Whether or not this is a coincidence, it is noteworthy that the crypto market has become popular following the backlash in the financial market brought about by the housing bubble burst. You may want to know the main differences between the crypto market and the financial market to be able to weigh your options. Learn more about how they are different from each other before you try crypto trading.
The crypto market emerged following the advent of Bitcoin. It was the brainchild of Mr Satoshi Nakamoto as an equaliser of income opportunities. Since not everyone has access to the mainstream financial system, it was created as an alternative for outliers. This is why it is made more accessible than the typical financial market.
What makes the system unique is that it is decentralised with the use of a peer-to-peer mechanism. An online ledger accounts for the creation and transfer of coins from one account to another. It enables direct accounting of crypto assets online. Thanks to cryptography and blockchain technology that made all these possible.
This market is also made peculiar by its reliance on the concept of laissez-faire. It is free from government intervention, so there are no regulatory measures in place. Most states have maintained a neutral stance when it comes to cryptocurrencies. Market behaviour highly depends on the user base.
Since it has nothing to do with the government, crypto-assets are not backed by any tangible asset. Its value only relies on the trust imposed by the investors. As long as they believe in the system, the market is likely to continuously thrive.
The financial market, on the other hand, came into existence as a product of capitalism where institutions would trade financial securities. These include debt securities such as bonds, notes, and monetary bills, not to mention equity securities like stocks. Since the acquisition of these securities can be costly, it is only available for those who can raise enough capital.
Another stark difference is that the financial market is mostly centralised. The stock exchange, for instance, makes use of one platform where orders are being processed. It makes use of one intermediary that would facilitate the quotation of prices, exchange, and clearing.

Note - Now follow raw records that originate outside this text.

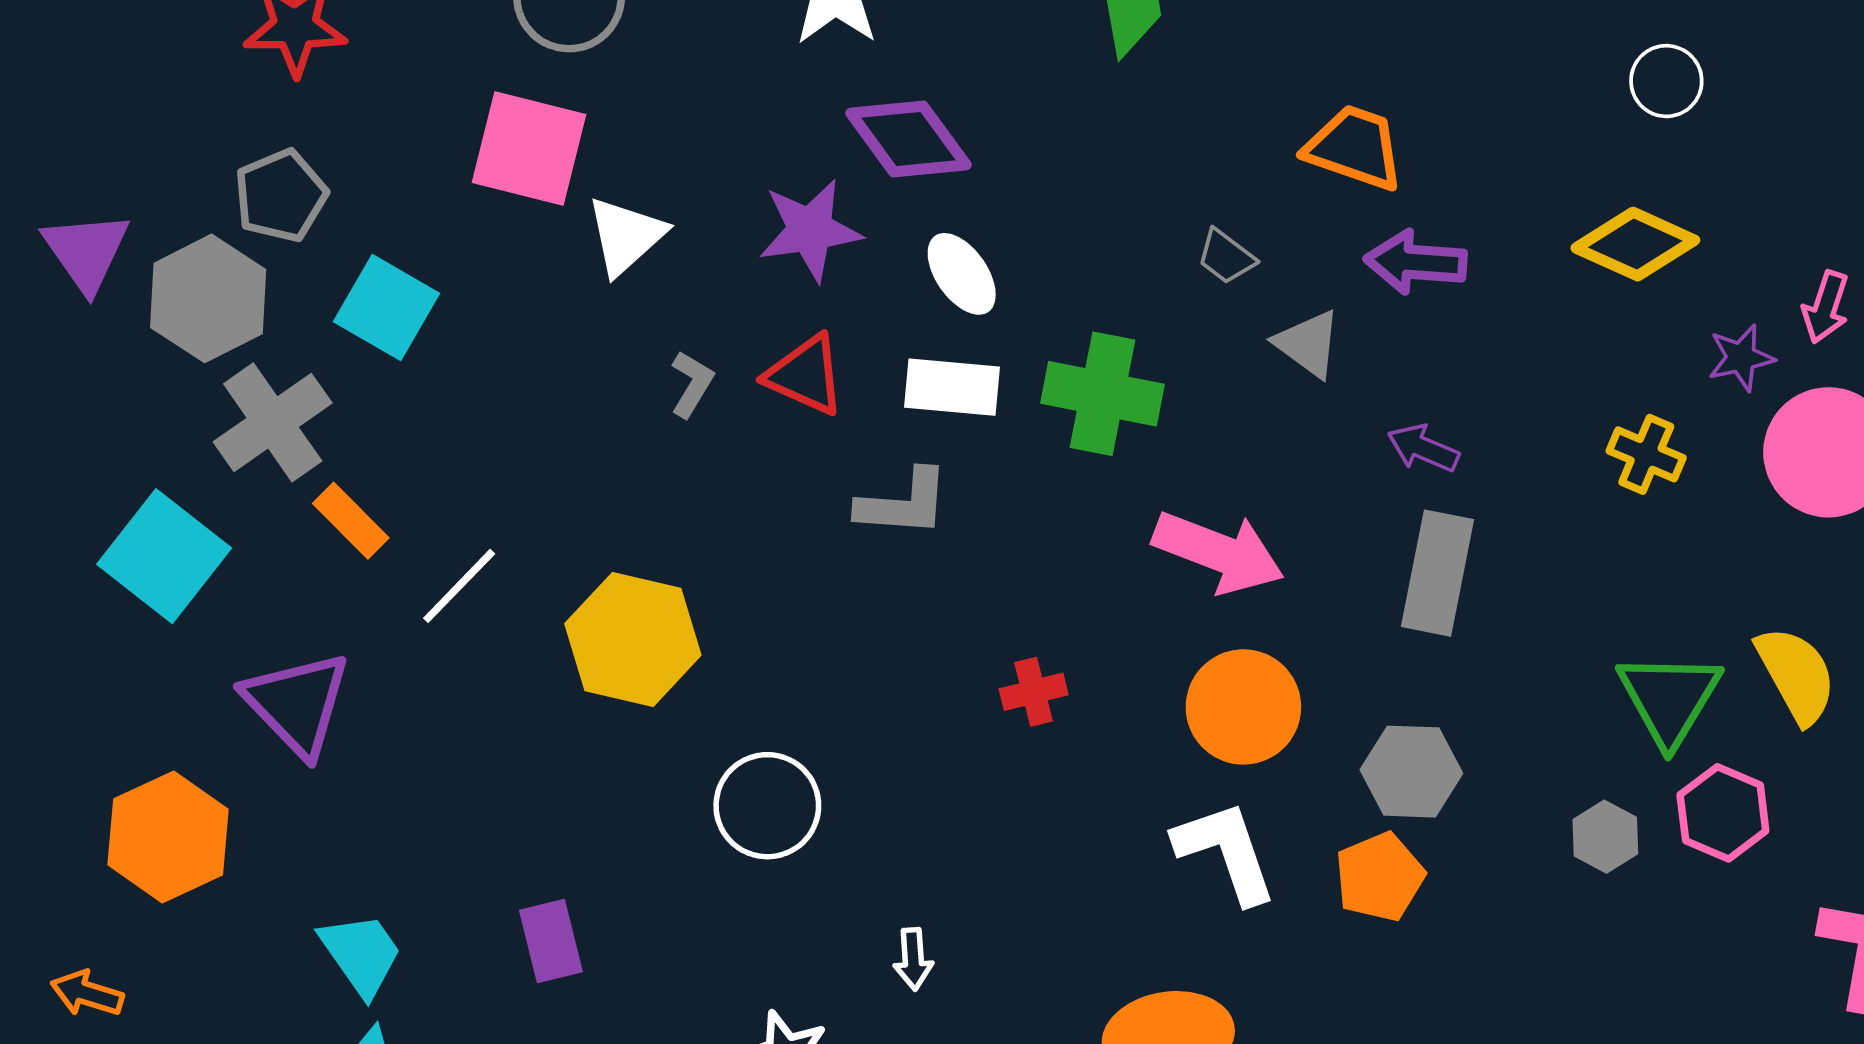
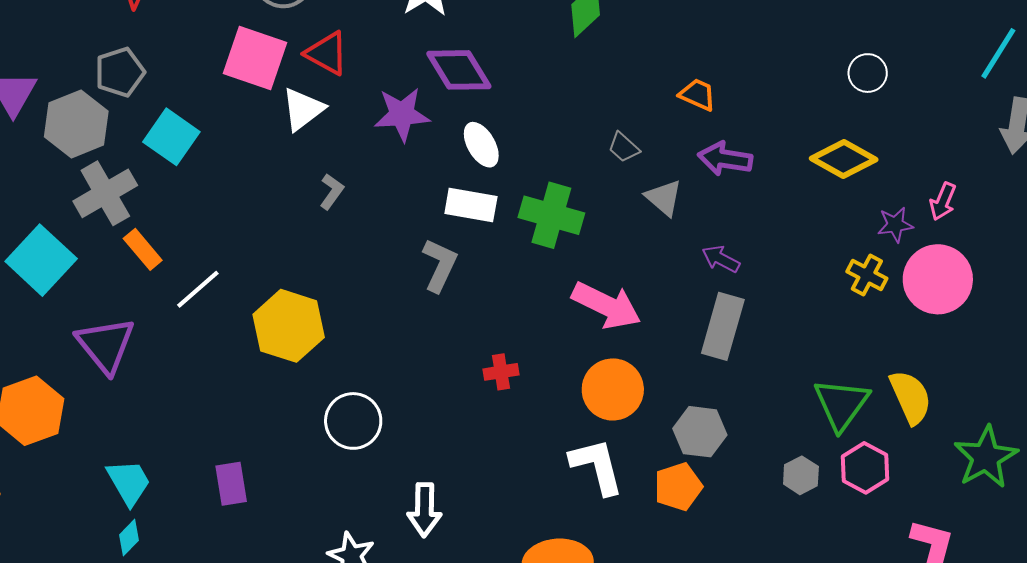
orange trapezoid: (1355, 148) -> (698, 95), size x0.7
red triangle: (805, 375) -> (327, 53), moved
yellow cross: (1646, 454) -> (867, 275), moved
gray L-shape: (903, 503) -> (440, 265), turned -74
white arrow: (913, 959) -> (424, 510), size x1.6

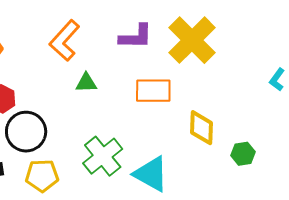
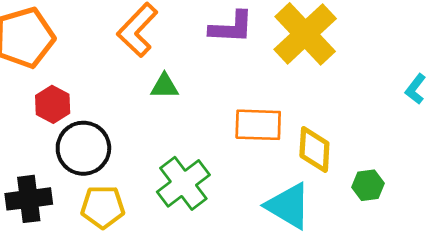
orange rectangle: (153, 91) -> (258, 125), moved
cyan triangle: (151, 174) -> (288, 206), moved

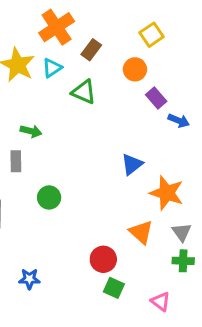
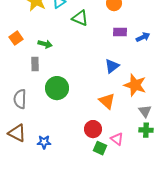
purple rectangle: (156, 98) -> (120, 32), moved, turned -48
blue arrow: (179, 121) -> (143, 37), turned -48
green circle: (49, 197) -> (57, 88), size x1.5
orange triangle: (141, 232) -> (107, 101), moved
pink triangle: (161, 301) -> (117, 139), moved

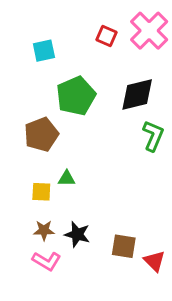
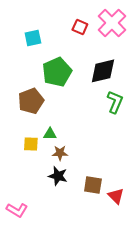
brown star: (44, 230) -> (60, 153), moved
pink L-shape: (47, 261) -> (17, 210), moved

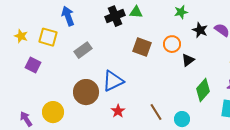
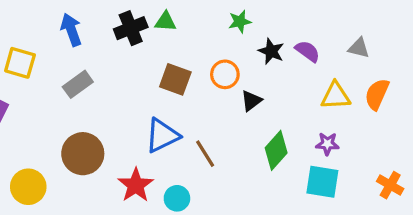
blue arrow: (68, 16) -> (71, 30), moved
blue triangle: (113, 81) -> (162, 136), moved
red star: (118, 111) -> (136, 185), size x1.5
brown line: (156, 112) -> (205, 154), moved
cyan circle: (182, 119) -> (177, 198), moved

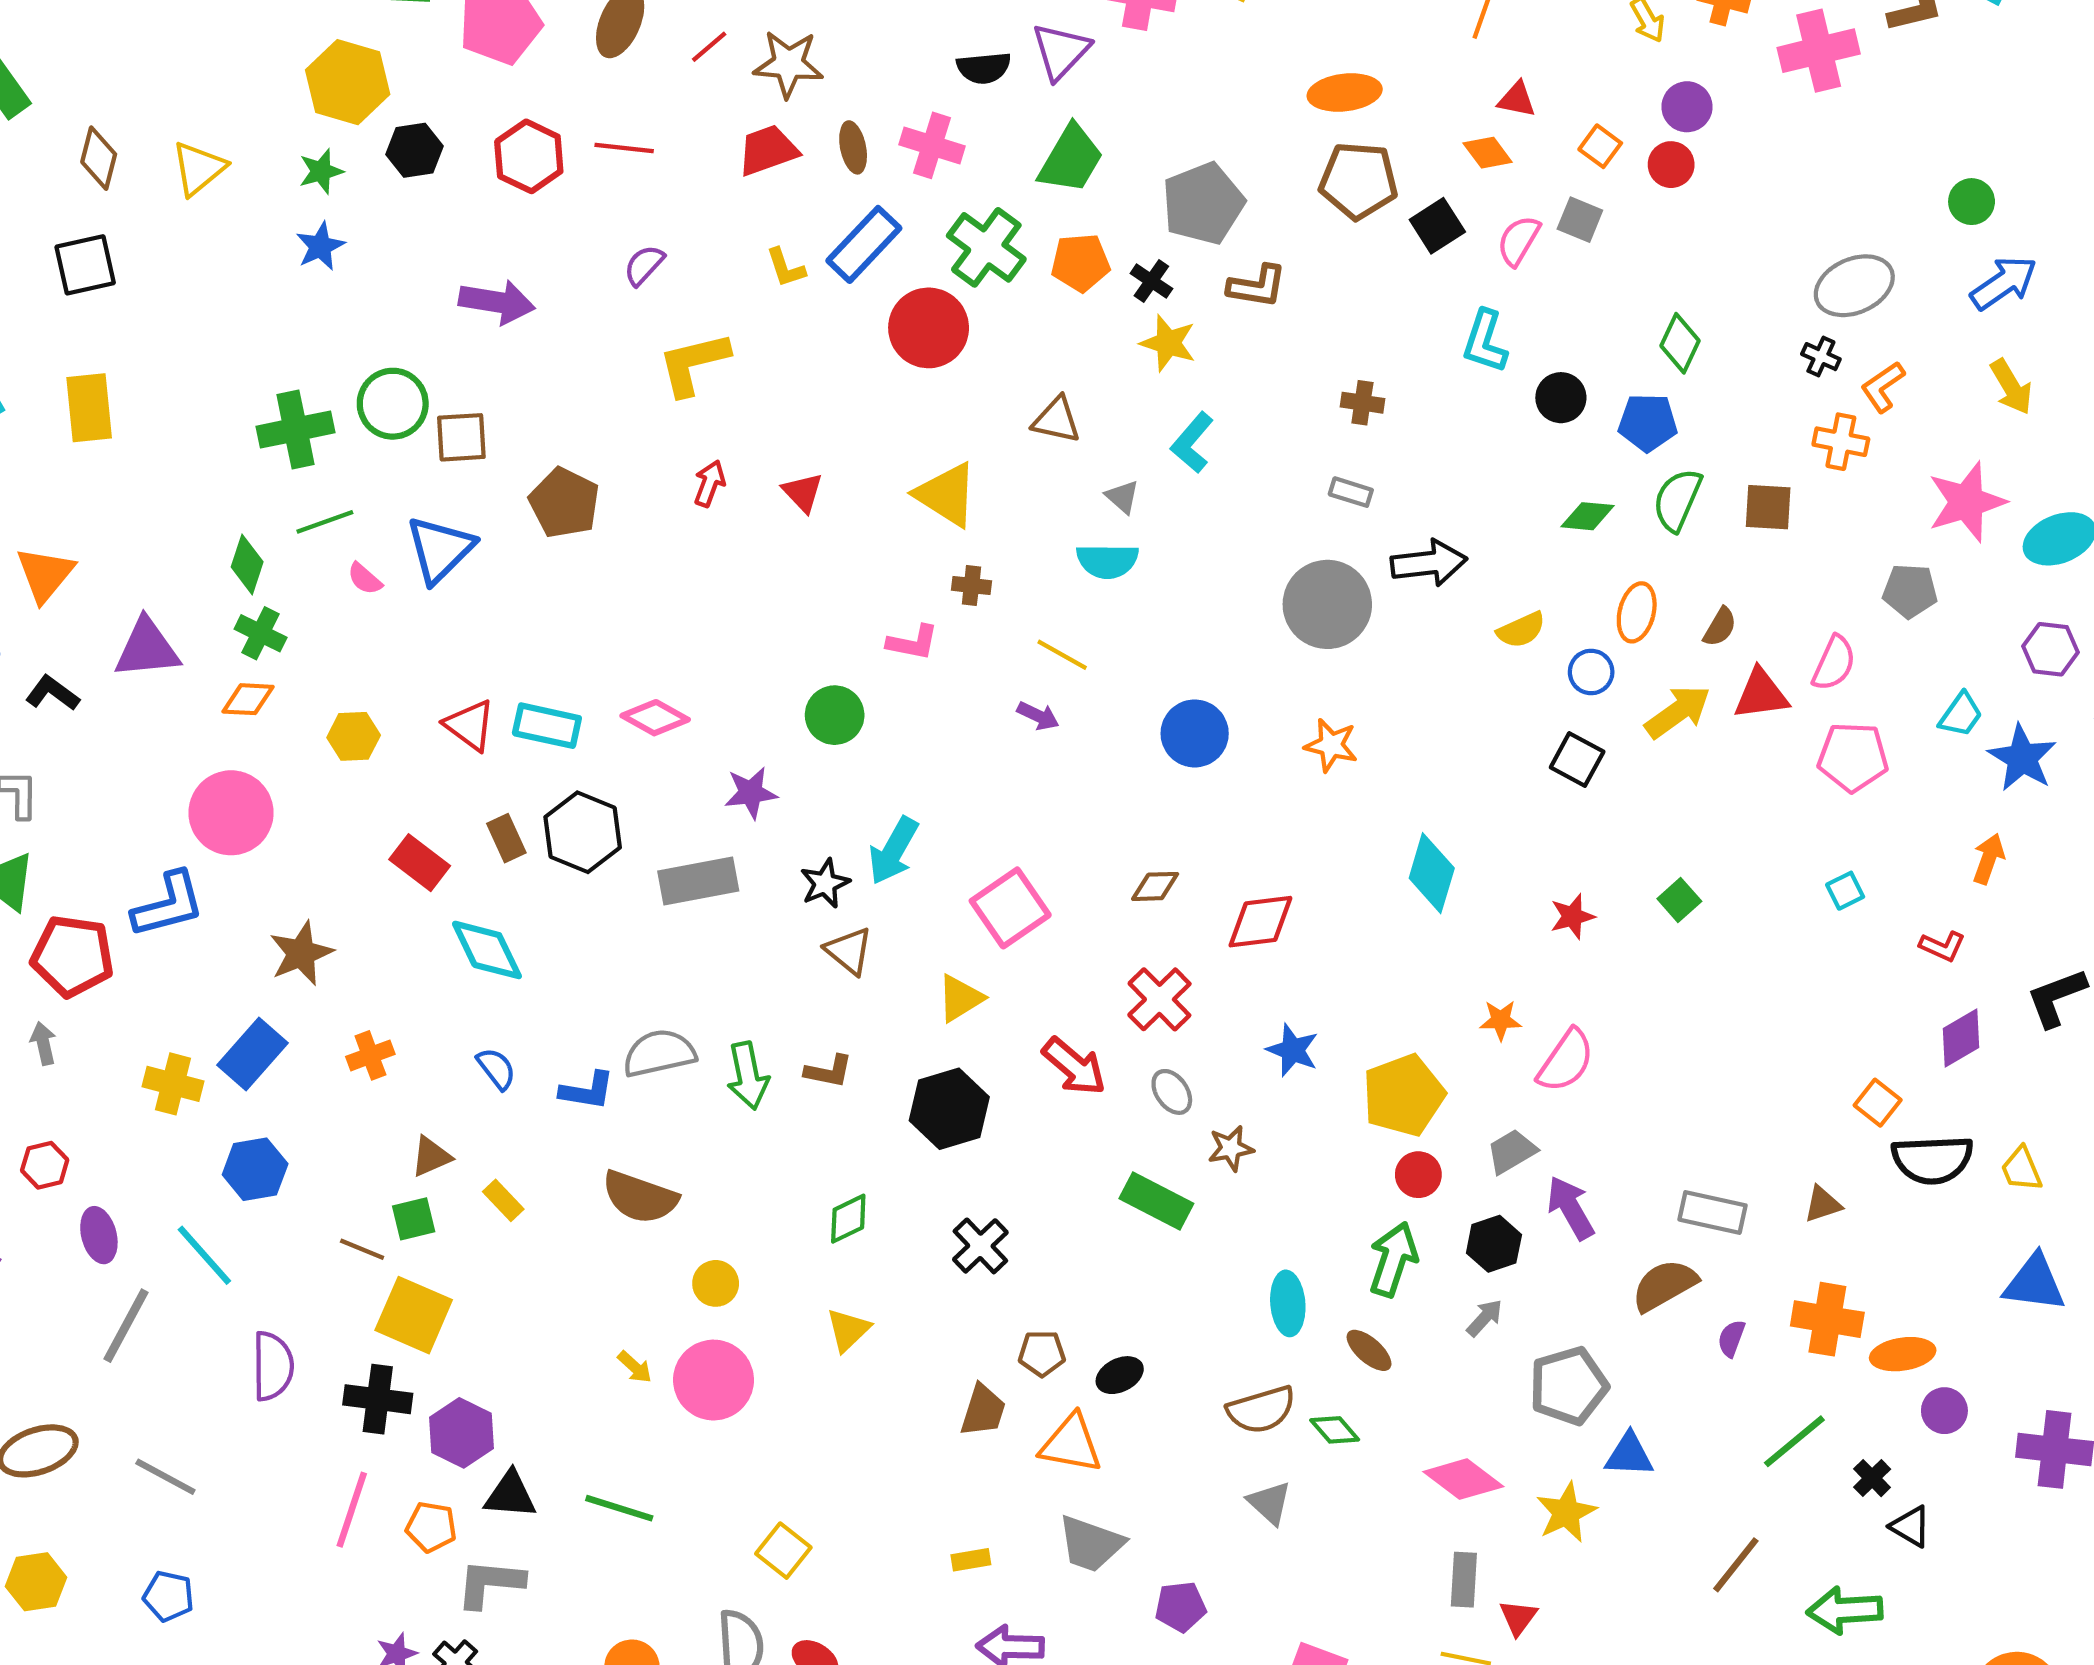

Financial markets, particularly those involving stocks and bonds, are highly regulated. In the United States, they are subject to the scrutiny of the Securities and Exchange Commission. They will have to comply with registration and reporting requirements to be able to get a license to operate. Otherwise, they are in hot waters.
The main advantage of the financial market over the crypto market is the guarantee of monetary value for investment units. The securities are backed by their respective monetary value indicated in the instrument. At least investors can hold on to something tangible as a guarantee of ownership. Still, you will never know how much returns you can reap with some crypto trading tips from the Bitcoin Profit App, not to mention the extra caution against risks.
Threats and Risks
The crypto market as well as the financial market, is prone to risks. It is just that the former is more vulnerable than the latter since digital assets can be easily taken away. And scammers can simply hide behind the computer in carrying out their modus operandi.
Although there are also heists against the financial market, it can be observed that the culprit can be identified by the victims due to the series of personal transactions. This is not the case when it comes to crypto scams where attackers can only be identified through digital fingerprints. Nonetheless, this will not stop police authorities from finding the culprits.
With the growing popularity of the crypto market, there is a good chance that it will soon be integrated into the mainstream financial system. It might attain an equal footing with the financial market. Besides, its stakeholders are no longer average individual investors but also corporate ones.
It is important to mention that even banks are taking their chances in the crypto market. They have already invested in the crypto market. Some are even considering the incorporation of crypto trading in their service offerings.
These are the main differences between the crypto market and the financial market. Despite all these, they are likely to cross paths in the financial system one day. There might come a time when crypto investors and financial investors would be regarded as equals.